Besides draining all funding away from education and research, economic costs come from lost productivity (people get sick, die prematurely). Not put into the equation, though, is how the US will fall behind the world (even Saudi Arabia which is transitioning its economy from oil) in technological innovation.

One can easily imagine countries banning the import of US-manufactured gasoline-powered cars. Indeed, Trump is now declaring he intends to end subsidies for electric cars (take that GM!) and clean, renewable energy, while actually steering financial protections for coal. That should be added to that growing list of impeachable offenses.

One of the problems now is that the economic cost of carbon-emissions – on health, on environmental degradation, pollution and destruction – is not incorporated into decisions whether communities and companies should invest in clean, renewable energy, even though the obvious historic trends are that the cost of fossil-fuel-based energy goes up (supplies are limited, more difficult and costly to extract, transport, process) while the cost of solar, wind, geothermal and other clean-energy solutions is coming down with advances in technology and wider use.

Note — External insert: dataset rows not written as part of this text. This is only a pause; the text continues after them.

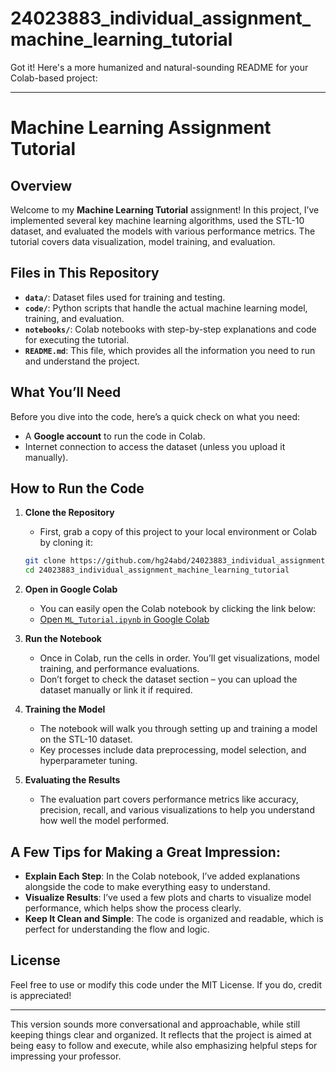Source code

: # 24023883_individual_assignment_machine_learning_tutorial

Got it! Here's a more humanized and natural-sounding README for your Colab-based project:

---

# Machine Learning Assignment Tutorial

## Overview
Welcome to my **Machine Learning Tutorial** assignment! In this project, I’ve implemented several key machine learning algorithms, used the STL-10 dataset, and evaluated the models with various performance metrics. The tutorial covers data visualization, model training, and evaluation.

## Files in This Repository
- **`data/`**: Dataset files used for training and testing.
- **`code/`**: Python scripts that handle the actual machine learning model, training, and evaluation.
- **`notebooks/`**: Colab notebooks with step-by-step explanations and code for executing the tutorial.
- **`README.md`**: This file, which provides all the information you need to run and understand the project.

## What You’ll Need
Before you dive into the code, here’s a quick check on what you need:
- A **Google account** to run the code in Colab.
- Internet connection to access the dataset (unless you upload it manually).

## How to Run the Code

1. **Clone the Repository**
   - First, grab a copy of this project to your local environment or Colab by cloning it:
   ```bash
   git clone https://github.com/hg24abd/24023883_individual_assignment_machine_learning_tutorial.git
   cd 24023883_individual_assignment_machine_learning_tutorial
   ```

2. **Open in Google Colab**
   - You can easily open the Colab notebook by clicking the link below:
   - [Open `ML_Tutorial.ipynb` in Google Colab]([https://colab.research.google.com/github/hg24abd/24023883_individual_assignment_machine_learning_tutorial/blob/main/notebooks/ML_Tutorial.ipynb](https://colab.research.google.com/drive/1toVTPcDUarh5SM3pSCS89v4l_zCoQdnV?authuser=2#scrollTo=HdW04qRy2Mcg))

3. **Run the Notebook**
   - Once in Colab, run the cells in order. You’ll get visualizations, model training, and performance evaluations.
   - Don’t forget to check the dataset section – you can upload the dataset manually or link it if required.

4. **Training the Model**
   - The notebook will walk you through setting up and training a model on the STL-10 dataset.
   - Key processes include data preprocessing, model selection, and hyperparameter tuning.

5. **Evaluating the Results**
   - The evaluation part covers performance metrics like accuracy, precision, recall, and various visualizations to help you understand how well the model performed.

## A Few Tips for Making a Great Impression:
- **Explain Each Step**: In the Colab notebook, I’ve added explanations alongside the code to make everything easy to understand.
- **Visualize Results**: I’ve used a few plots and charts to visualize model performance, which helps show the process clearly.
- **Keep It Clean and Simple**: The code is organized and readable, which is perfect for understanding the flow and logic.

## License
Feel free to use or modify this code under the MIT License. If you do, credit is appreciated!

---

This version sounds more conversational and approachable, while still keeping things clear and organized. It reflects that the project is aimed at being easy to follow and execute, while also emphasizing helpful steps for impressing your professor.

As climate disasters literally wipe out the old, communities and utilities should be sweeping in the new.

Trump may be willfully, malevolently ignorant, but there is a hint of bipartisan consensus in Congress to take action.

Last week, five House members – Rep. Ted Deutch (D-FL), Rep. Francis Rooney (R-FL), Rep. Charlie Crist (D-FL), Rep. Brian Fitzpatrick (R-PA) and Rep. John Delaney (D-MD) – introduced the Energy Innovation and Carbon Dividend Act.

It would apply a nationwide price on carbon emissions of $15 for each ton of carbon emitted into the air and return the revenue equally to American households people each month.

The changing economics of the equation, supporters contend, would reduce greenhouse gas emissions by 40 percent in 10 years, and 91 percent by 2050. That’s a bigger cut than Obama’s Clean Power Plan or the US commitment under the Paris climate agreement, which Trump has promised to exit.

“To call this legislation a breakthrough is an understatement,” said Citizens’ Climate Lobby Executive Director Mark Reynolds which has been advocating for the carbon dividend for years. “Any long-term solution needs buy-in from both Republicans and Democrats. And now that their constituents are feeling the negative effects of climate change firsthand, both sides are more willing to cooperate on a solution that brings about real change.”

Reynolds said the new policy will create 2.1 million new jobs over the next 10 years, based on estimates from a 2014 Regional Economic Models, Inc. (REMI) study on the effect of a revenue-neutral carbon price on the American economy.

The program is revenue neutral, does not grow the size of government, and has been a strategy advocated by both economists and climate scientists as the simplest, most effective approach to solving climate change.

Additionally, implementing this policy will reduce health care costs by cutting pollution, which is responsible for 60,000 U.S. deaths each year, sickens hundreds of thousands more, costing $150 billion per year.

But you have to consider why Climate Denial has become a mark of Republican orthodoxy: it’s because it would disrupt dependency on monopolistic entities like the Kochs and Exxon-Mobil, decentralizing and democratizing supply, capturing sun, wind, geothermal, hydro power –resources that all people own, “the commons” – which would input into a grid that would work in two-directions, with residential, commercial and government buildings able to send out excess energy they generate.

I’m not so sure I would advocate a dividend that expands consumerism over a dedicated (“lock box”) fund to transition the infrastructure and economy to clean, renewable energy. But, like Obamacare which sacrificed a public option, if this is the “compromise” needed to get bipartisan support to put it over the finish line, so be it.

“This aggressive carbon pricing scheme introduced by members from both parties marks an important opportunity to begin to seriously address the immediate threat of climate change,” said Congressman Deutch. “The status quo is unsustainable; the time to act is right now.”